While the drivetrain is remarkable, perhaps even revolutionary, so is the Active Park Assist feature that makes previous attempts at this technology seem lame in comparison. With the aid of ultrasonic sensors, the Park Assist will actually find parking spaces and then allow you to parallel park hands-free. You simply switch the system on, and a beep will alert you when it has found an appropriate parallel parking space. Another series of beeps helps you position your car for the parking maneuver itself. Then you simply engage reverse, take your hands from the wheel and release your foot from the brakes. As you apply the accelerator, the system will steer you into the spot while you watch the steering wheel spin madly in front of you. It's not magic, though it seems like it. The system is enabled by the use of electronic power steering in place of the conventional power steering that is used elsewhere in the Ford Flex product line. Since Ford is pitching Flex as an alternative to a full-size V-8-powered SUV, the vehicle offers an optional trailer tow package with a very sophisticated trailer sway control feature as well. Ford has also upped spring and damping rates so that an EcoBoost-equipped Ford Flex has a tighter, more aggressive feel than its normally aspirated fellows, while at the same time offering a still-comfortable ride.

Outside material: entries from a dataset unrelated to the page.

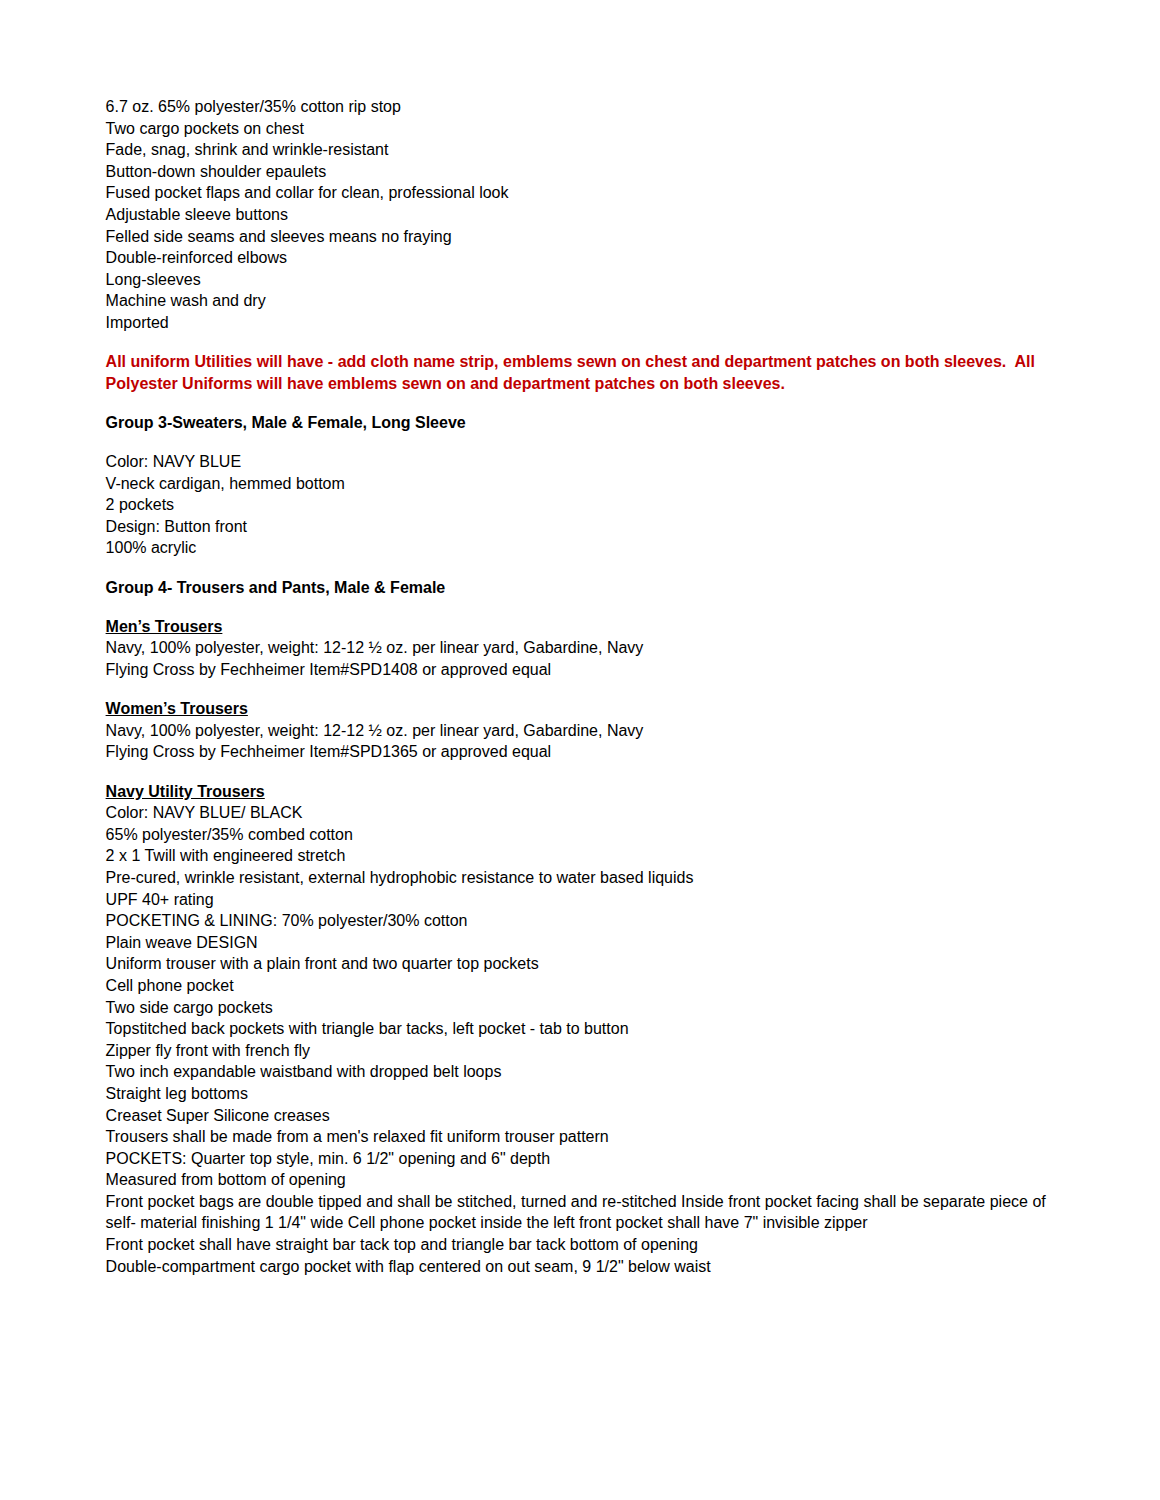6.7 oz. 65% polyester/35% cotton rip stop
Two cargo pockets on chest
Fade, snag, shrink and wrinkle-resistant
Button-down shoulder epaulets
Fused pocket flaps and collar for clean, professional look
Adjustable sleeve buttons
Felled side seams and sleeves means no fraying
Double-reinforced elbows
Long-sleeves
Machine wash and dry
Imported
All uniform Utilities will have - add cloth name strip, emblems sewn on chest and department patches on both sleeves. All Polyester Uniforms will have emblems sewn on and department patches on both sleeves.
Group 3-Sweaters, Male & Female, Long Sleeve
Color: NAVY BLUE
V-neck cardigan, hemmed bottom
2 pockets
Design: Button front
100% acrylic
Group 4- Trousers and Pants, Male & Female
Men’s Trousers
Navy, 100% polyester, weight: 12-12 ½ oz. per linear yard, Gabardine, Navy
Flying Cross by Fechheimer Item#SPD1408 or approved equal
Women’s Trousers
Navy, 100% polyester, weight: 12-12 ½ oz. per linear yard, Gabardine, Navy
Flying Cross by Fechheimer Item#SPD1365 or approved equal
Navy Utility Trousers
Color: NAVY BLUE/ BLACK
65% polyester/35% combed cotton
2 x 1 Twill with engineered stretch
Pre-cured, wrinkle resistant, external hydrophobic resistance to water based liquids
UPF 40+ rating
POCKETING & LINING: 70% polyester/30% cotton
Plain weave DESIGN
Uniform trouser with a plain front and two quarter top pockets
Cell phone pocket
Two side cargo pockets
Topstitched back pockets with triangle bar tacks, left pocket - tab to button
Zipper fly front with french fly
Two inch expandable waistband with dropped belt loops
Straight leg bottoms
Creaset Super Silicone creases
Trousers shall be made from a men's relaxed fit uniform trouser pattern
POCKETS: Quarter top style, min. 6 1/2" opening and 6" depth
Measured from bottom of opening
Front pocket bags are double tipped and shall be stitched, turned and re-stitched Inside front pocket facing shall be separate piece of self- material finishing 1 1/4" wide Cell phone pocket inside the left front pocket shall have 7" invisible zipper
Front pocket shall have straight bar tack top and triangle bar tack bottom of opening
Double-compartment cargo pocket with flap centered on out seam, 9 1/2" below waist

As to the exterior styling, there is no mistaking the Ford Flex. The six- or seven-passenger crossover revels in its boxiness, and we applaud its straightforward approach. While the exterior design gets attention, it is inside where we think the Flex really shines. With an optional mid-console refrigerator, sumptuous yet flexible seating and the wonders of SYNC now with 911 assist, the Ford Flex has reached an all-new level of sophistication and desirability. The EcoBoost option commands a considerable premium over the standard powertrain, but we believe the advantages justify it.